Methods: Migration of unrestricted somatic stem cells from human umbilical cord blood, murine neural stem cells and human mesenchymal stem cells from bone marrow towards glioma cells and tissue extract of gliomas was investigated in vitro using an agarose invasion assay. Antibodies and inhibitors of different cytokines and enzymes were tested for their ability to block stem cell migration. Moreover, the expression of cytokines in glioma cells and tissue extract of gliomas and of cytokine receptors in stem cells were determined.

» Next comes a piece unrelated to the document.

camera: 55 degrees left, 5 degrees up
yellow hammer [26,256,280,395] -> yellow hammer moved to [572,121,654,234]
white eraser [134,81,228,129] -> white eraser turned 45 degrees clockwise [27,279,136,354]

Results: Analyzing the migrational potential of stem cells by an agarose invasion assay we found that various rat and human glioma cell lines as well as tissue extracts from human gliomas are able to attract unrestricted somatic stem cells from human umbilical cord blood, murine neural stem cells and human mesenchymal stem cells from bone marrow. An antibody specifically interfering with the bioactivity of hepatocyte growth factor (HGF) was able to reduce migration of stem cells towards glioma cells and extract from human glioblastomas significantly. Moreover, an inhibitor of Rho-kinases significantly inhibited stem cell migration. Determination of the expression of HGF in glioma cells and glioma tissue and of the HGF receptor cMet in the stem cells resulted in a good correlation between stem cell migration and HGF expression of the target and cMet expression of the migrating cell.

Conclusions: Our results demonstrate that the HGF/cMet axis plays a predominant role in attracting stem cells from various sources towards glioma cells and glioma tissue turning it into a promising target for therapeutical intervention. Moreover, we show that stem cell migration is dependent on Rho-kinase activity.